• Was zu tun ist:
Stimmen die folgenden Aussagen mit dem Text über die gesperrte Halfpipe überein? Antworte bitte jeweils mit Ja oder Nein und zitiere die entscheidenden Worte aus dem Text wörtlich. (a) Die Kosten für die TÜV-Abnahme trug die Gemeinde. (b) Die Halfpipe stammt aus dem Burgpark Potsdam. (c) Die aktuelle Norm verlangt um 20 cm höhere Geländer.

• Auszug zum Lesen:
====================

Streit um die Halfpipe: Nachbesserung statt Stillstand

Bild der gesperrten Halfpipe auf dem Skaterpark

Der Schwielowsee-rollt e.V. organisiert eine Halfpipe aus dem Burgpark Potsdam, um den Skaterpark an der Feuerwehr für Jugendliche aufzuwerten. Seit September 2025 prüft die Gemeinde das Vorhaben; die formalen Schritte zur Zulassung als Sportgerät waren dabei nachvollziehbarerweise noch offen. Die Kosten für TÜV-Abnahme und weitere vertragliche Verpflichtungen trug der Verein. Nach einer Begehung durch den örtlichen Sicherheitsbeauftragten wurde die Anlage gesperrt – unter anderem, weil die aktuelle Norm 20 cm höhere Geländer verlangt.

Unstrittig: Die Gemeinde trägt Verantwortung für Funktionstüchtigkeit und Sicherheit im öffentlichen Raum.

Wie kann es sein, dass die Halfpipe in Potsdam noch betrieben wurde und eine aktuelle Zulassung durch eine akkreditierte Prüforganisation vorliegt, aber eine relevante Norm seit 16 Jahren nicht erfüllt worden sein solle? Bestand wirklich eine echte Sicherheitsnotwendigkeit, die gesamt Anlage zu sperren?

Nach Lösungen suchen und realitätsnahe Wege finden. Dafür steht Dirk Hünerson.

====================

• Verfügbare Daten:
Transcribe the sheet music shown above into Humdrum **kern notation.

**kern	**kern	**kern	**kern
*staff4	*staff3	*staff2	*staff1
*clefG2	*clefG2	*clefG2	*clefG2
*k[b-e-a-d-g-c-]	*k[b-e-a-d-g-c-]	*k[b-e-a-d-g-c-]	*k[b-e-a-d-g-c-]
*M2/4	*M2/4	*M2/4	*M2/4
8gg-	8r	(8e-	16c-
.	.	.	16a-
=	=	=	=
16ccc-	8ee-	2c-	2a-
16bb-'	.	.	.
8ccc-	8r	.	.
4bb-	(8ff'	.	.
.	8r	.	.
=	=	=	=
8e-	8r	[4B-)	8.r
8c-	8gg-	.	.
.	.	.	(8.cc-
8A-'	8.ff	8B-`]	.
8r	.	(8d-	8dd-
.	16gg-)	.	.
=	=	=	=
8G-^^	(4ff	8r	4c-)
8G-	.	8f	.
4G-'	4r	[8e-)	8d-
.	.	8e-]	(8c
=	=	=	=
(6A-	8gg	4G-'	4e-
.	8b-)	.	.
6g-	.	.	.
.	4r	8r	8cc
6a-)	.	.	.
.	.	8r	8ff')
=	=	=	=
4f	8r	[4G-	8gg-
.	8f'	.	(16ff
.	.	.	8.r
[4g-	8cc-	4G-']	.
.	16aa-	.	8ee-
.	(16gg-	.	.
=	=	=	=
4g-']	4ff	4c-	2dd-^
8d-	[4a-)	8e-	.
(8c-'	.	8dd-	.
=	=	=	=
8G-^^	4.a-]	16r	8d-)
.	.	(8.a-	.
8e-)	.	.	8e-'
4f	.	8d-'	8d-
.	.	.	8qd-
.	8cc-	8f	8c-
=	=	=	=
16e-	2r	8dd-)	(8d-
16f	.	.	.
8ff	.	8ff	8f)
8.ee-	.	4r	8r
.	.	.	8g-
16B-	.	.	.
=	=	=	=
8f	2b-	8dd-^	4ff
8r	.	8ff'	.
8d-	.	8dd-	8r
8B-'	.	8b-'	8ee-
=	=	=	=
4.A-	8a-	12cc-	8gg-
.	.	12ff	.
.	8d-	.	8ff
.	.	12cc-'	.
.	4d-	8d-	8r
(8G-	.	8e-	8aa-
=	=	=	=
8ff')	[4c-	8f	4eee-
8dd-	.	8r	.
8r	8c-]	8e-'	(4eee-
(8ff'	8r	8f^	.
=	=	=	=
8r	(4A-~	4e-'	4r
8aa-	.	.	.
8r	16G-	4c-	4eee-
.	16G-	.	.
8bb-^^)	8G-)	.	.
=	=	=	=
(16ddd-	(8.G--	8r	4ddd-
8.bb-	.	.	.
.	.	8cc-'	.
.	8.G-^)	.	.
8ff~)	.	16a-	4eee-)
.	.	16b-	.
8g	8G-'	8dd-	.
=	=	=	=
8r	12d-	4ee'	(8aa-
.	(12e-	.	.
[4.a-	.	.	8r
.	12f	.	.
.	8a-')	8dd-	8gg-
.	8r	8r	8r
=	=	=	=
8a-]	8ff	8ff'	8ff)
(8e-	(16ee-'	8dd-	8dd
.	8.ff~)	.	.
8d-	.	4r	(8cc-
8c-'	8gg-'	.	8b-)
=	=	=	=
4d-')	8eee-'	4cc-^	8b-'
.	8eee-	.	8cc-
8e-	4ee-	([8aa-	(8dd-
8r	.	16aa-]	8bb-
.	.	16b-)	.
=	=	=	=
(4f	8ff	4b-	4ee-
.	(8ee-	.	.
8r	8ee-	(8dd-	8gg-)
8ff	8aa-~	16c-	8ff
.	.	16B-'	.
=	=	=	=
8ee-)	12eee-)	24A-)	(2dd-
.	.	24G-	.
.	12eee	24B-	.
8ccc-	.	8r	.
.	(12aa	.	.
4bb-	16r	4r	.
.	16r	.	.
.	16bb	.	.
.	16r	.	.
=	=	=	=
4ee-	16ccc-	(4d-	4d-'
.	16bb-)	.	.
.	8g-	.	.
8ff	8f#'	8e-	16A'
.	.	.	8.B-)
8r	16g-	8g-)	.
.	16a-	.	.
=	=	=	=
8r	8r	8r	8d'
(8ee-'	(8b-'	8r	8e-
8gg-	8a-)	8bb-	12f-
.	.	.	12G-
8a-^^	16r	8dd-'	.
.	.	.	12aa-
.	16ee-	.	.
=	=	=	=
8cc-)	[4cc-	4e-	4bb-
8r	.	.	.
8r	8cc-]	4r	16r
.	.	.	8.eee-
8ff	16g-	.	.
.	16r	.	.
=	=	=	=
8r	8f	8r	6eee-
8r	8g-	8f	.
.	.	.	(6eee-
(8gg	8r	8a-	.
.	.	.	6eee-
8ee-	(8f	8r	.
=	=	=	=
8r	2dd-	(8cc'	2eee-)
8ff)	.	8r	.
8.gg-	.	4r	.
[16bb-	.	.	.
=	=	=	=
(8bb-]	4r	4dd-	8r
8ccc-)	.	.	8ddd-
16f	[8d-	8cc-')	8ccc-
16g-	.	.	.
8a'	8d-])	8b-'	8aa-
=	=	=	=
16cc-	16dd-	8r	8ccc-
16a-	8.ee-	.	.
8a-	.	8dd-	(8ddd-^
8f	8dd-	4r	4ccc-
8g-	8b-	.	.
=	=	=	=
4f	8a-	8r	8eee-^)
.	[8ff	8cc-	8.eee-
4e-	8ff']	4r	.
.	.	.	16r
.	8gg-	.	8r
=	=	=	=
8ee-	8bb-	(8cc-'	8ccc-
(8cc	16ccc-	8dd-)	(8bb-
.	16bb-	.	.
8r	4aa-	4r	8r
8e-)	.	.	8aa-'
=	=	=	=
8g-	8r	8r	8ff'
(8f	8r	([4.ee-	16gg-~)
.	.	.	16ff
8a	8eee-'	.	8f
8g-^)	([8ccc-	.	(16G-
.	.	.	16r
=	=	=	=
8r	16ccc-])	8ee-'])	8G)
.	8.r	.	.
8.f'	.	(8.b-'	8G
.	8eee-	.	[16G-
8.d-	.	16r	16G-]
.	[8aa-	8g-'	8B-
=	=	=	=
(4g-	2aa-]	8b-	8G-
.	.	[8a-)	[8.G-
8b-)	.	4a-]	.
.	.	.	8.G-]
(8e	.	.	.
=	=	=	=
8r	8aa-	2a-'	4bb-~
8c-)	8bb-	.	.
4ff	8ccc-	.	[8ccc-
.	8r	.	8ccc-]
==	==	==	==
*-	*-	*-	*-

====================

• Ergebnis der Übung:
(a) Nein: „Die Kosten für TÜV-Abnahme und weitere vertragliche Verpflichtungen trug der Verein.“
(b) Ja: „eine Halfpipe aus dem Burgpark Potsdam“
(c) Ja: „weil die aktuelle Norm 20 cm höhere Geländer verlangt“